The reaction was immediate and hostile. Unifor Local 1285 president Vito Beato told Automotive News that a CKD operation would need just 200 to 300 workers. That is roughly 10% of the workforce that once built Dodge muscle cars. The union isn’t opposed to Chinese brands on principle, Beato said, but it demands full-scale investment and real jobs — not a skeleton crew assembling imported kits.
Ottawa drew a hard line and Stellantis has no leverage
Canadian industry minister Mélanie Joly made the government’s position clear. Any federal support for Brampton depends on maintaining a domestic supply chain. Ottawa already warned Stellantis over its broken Jeep Compass commitments, which were tied to Canadian investment incentives, and even threatened to sue. General Motors has faced similar scrutiny over its own canceled Canadian production plans.
The real story here is that Stellantis has almost zero bargaining power. The company took Canadian subsidies, promised Canadian jobs, then moved production south. Now it wants to fill the gap with Chinese kits assembled by a fraction of the original workforce. From Ottawa’s perspective, that is not a compromise — it is an insult.
Stellantis keeps betting bigger on Leapmotor everywhere else
What makes this situation so tense is that the Leapmotor partnership is clearly central to Stellantis’s global strategy. The company holds a 20% direct stake in Leapmotor and, more critically, controls 51% of Leapmotor International — the joint venture that sells Leapmotor vehicles outside China. This is not a casual side deal.
In Europe, the partnership is accelerating fast. The Leapmotor T03 city car now sits alongside the C10 SUV in the joint venture lineup. Reports suggest the 2 companies are exploring co-developed electric vehicles for Stellantis brands, with a compact Opel SUV widely seen as the first candidate for shared platforms. The strategy works in markets without the political baggage Canada carries right now.

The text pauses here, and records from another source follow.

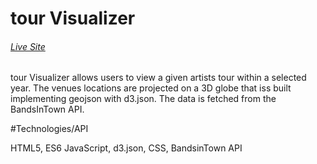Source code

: 
# tour Visualizer
###### [Live Site](https://isabella-sandoval.github.io/tourhistory/)

tour Visualizer allows users to view a given artists tour within a selected year. 
The venues locations are projected on a 3D globe that iss built implementing geojson with d3.json. 
The data is fetched from the BandsInTown API.


#Technologies/API

HTML5, ES6 JavaScript, d3.json, CSS, BandsinTown API
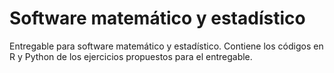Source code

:# Software matemático y estadístico
Entregable para software matemático y estadístico. Contiene los códigos en R y Python de los ejercicios propuestos para el entregable.
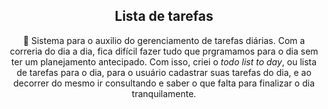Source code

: <h2 align="center"> Lista de tarefas </h2>

<p align="center">🚩 Sistema para o auxilio do gerenciamento de tarefas diárias. Com a correria do dia a dia, fica difícil fazer tudo que prgramamos para o dia
sem ter um planejamento antecipado. Com isso, criei o <i>todo list to day</i>, ou lista de tarefas para o dia, para o usuário cadastrar suas tarefas do dia, e ao decorrer do mesmo ir consultando e saber o que falta para finalizar o dia tranquilamente.</p>

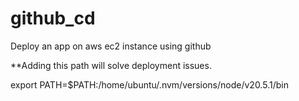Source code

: # github_cd
Deploy an app on aws ec2 instance using github

**Adding this path will solve deployment issues.

export PATH=$PATH:/home/ubuntu/.nvm/versions/node/v20.5.1/bin


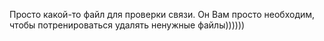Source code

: Просто какой-то файл для проверки связи. 
Он Вам просто необходим,
 чтобы потренироваться удалять ненужные файлы))))))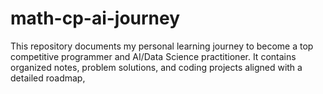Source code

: # math-cp-ai-journey
This repository documents my personal learning journey to become a top competitive programmer and AI/Data Science practitioner. It contains organized notes, problem solutions, and coding projects aligned with a detailed roadmap,
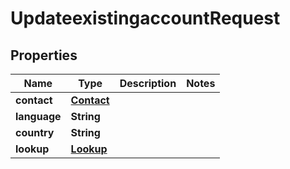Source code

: 

# UpdateexistingaccountRequest


## Properties

| Name | Type | Description | Notes |
|------------ | ------------- | ------------- | -------------|
|**contact** | [**Contact**](Contact.md) |  |  |
|**language** | **String** |  |  |
|**country** | **String** |  |  |
|**lookup** | [**Lookup**](Lookup.md) |  |  |



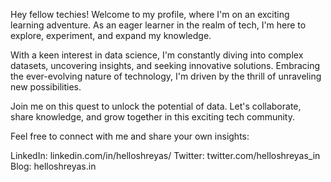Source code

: Hey fellow techies! Welcome to my profile, where I'm on an exciting learning adventure. As an eager learner in the realm of tech, I'm here to explore, experiment, and expand my knowledge.

With a keen interest in data science, I'm constantly diving into complex datasets, uncovering insights, and seeking innovative solutions. Embracing the ever-evolving nature of technology, I'm driven by the thrill of unraveling new possibilities.

Join me on this quest to unlock the potential of data. Let's collaborate, share knowledge, and grow together in this exciting tech community.

Feel free to connect with me and share your own insights:

LinkedIn: linkedin.com/in/helloshreyas/
Twitter: twitter.com/helloshreyas_in
Blog: helloshreyas.in
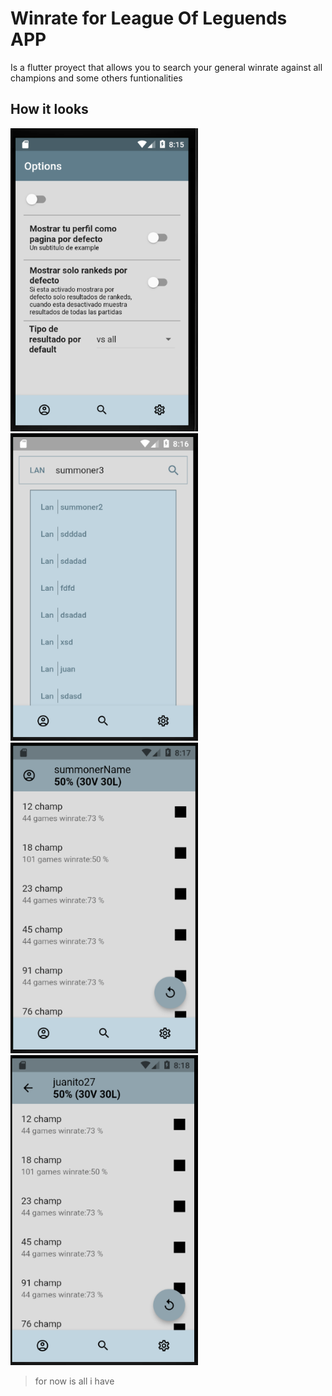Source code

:# Winrate for League Of Leguends APP

Is a flutter proyect that allows you to search your general winrate against all champions and some others funtionalities

## How it looks

<img src="readmeassets/screenshot3.png" width="300">
<img src="readmeassets/screenshot4.png" width="300">
<img src="readmeassets/screenshot5.png" width="300">
<img src="readmeassets/screenshot6.png" width="300">

> for now is all i have

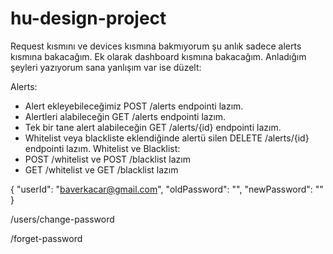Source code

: # hu-design-project

Request kısmını ve devices kısmına bakmıyorum şu anlık sadece alerts kısmına bakacağım. Ek olarak dashboard kısmına bakacağım. Anladığım şeyleri yazıyorum sana yanlışım var ise düzelt:

Alerts:
- Alert ekleyebileceğimiz POST /alerts endpointi lazım.
- Alertleri alabileceğin GET /alerts endpointi lazım.
- Tek bir tane alert alabileceğin GET /alerts/{id} endpointi lazım.
- Whitelist veya blackliste eklendiğinde alertü silen DELETE /alerts/{id} endpointi lazım.
  Whitelist ve Blacklist:
- POST /whitelist ve POST /blacklist lazım
- GET /whitelist ve GET /blacklist lazım


{
"userId": "baverkacar@gmail.com",
"oldPassword": "",
"newPassword": ""
}

/users/change-password


/forget-password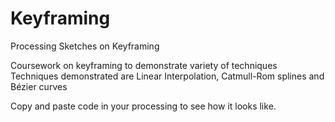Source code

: # Keyframing
Processing Sketches on Keyframing

Coursework on keyframing to demonstrate variety of techniques
Techniques demonstrated are Linear Interpolation, Catmull-Rom splines and Bézier curves

Copy and paste code in your processing to see how it looks like.
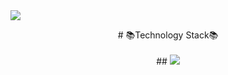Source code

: 



<img src="https://capsule-render.vercel.app/api?type=Waving&color=timeGradient&height=300&section=header&text=HI%20THERE&fontSize=90" />
<p align ="center">
# 📚Technology Stack📚 
  <br/> 
  <br/>
  ## <img src="https://img.shields.io/badge/Flutter-3766AB?style=flat-square&logo=Flutter&logoColor=white"/></a>
  </p>


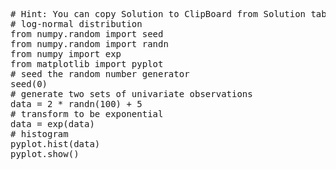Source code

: <pre class="file" data-target="clipboard">
# Hint: You can copy Solution to ClipBoard from Solution tab in Step 4
# log-normal distribution
from numpy.random import seed
from numpy.random import randn
from numpy import exp
from matplotlib import pyplot
# seed the random number generator
seed(0)
# generate two sets of univariate observations
data = 2 * randn(100) + 5
# transform to be exponential
data = exp(data)
# histogram
pyplot.hist(data)
pyplot.show()
</pre>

How Brampton compares to other idle plants
| Plant | Last vehicle | Idle since | Proposed replacement | Status |
|---|---|---|---|---|
| Brampton (Stellantis) | Dodge Challenger/Charger | Late 2023 | Leapmotor CKD EVs | Blocked by government |
| Oshawa (GM) | Various models | Partial idling | Under review | Government scrutiny |
| Gliwice, Poland (Stellantis) | N/A — retooled | N/A | Leapmotor C10 CKD | Active production |
Why this matters
- Canadian auto policy now actively blocks Chinese EV supply chains
- Stellantis faces potential lawsuits over broken investment commitments
- CKD assembly models threaten union jobs across North America
The verdict
Stellantis is stuck in a trap it largely built for itself. The company abandoned its Jeep Compass commitment to Brampton, then offered a replacement plan that would gut 90% of the jobs and funnel money to a Chinese partner. Canada said no, and rightfully so. Trevor Longley says Stellantis still has a “whole range of options,” including a rumored future Chrysler model, but the clock is ticking on a plant that has sat empty for over 2 years.
If you work in the auto industry or follow North American manufacturing policy, this is a story worth watching closely. The outcome at Brampton will set the template for how Western governments handle Chinese EV partnerships going forward. Keep an eye on what Ottawa does next — and whether Stellantis finally brings a real plan to the table.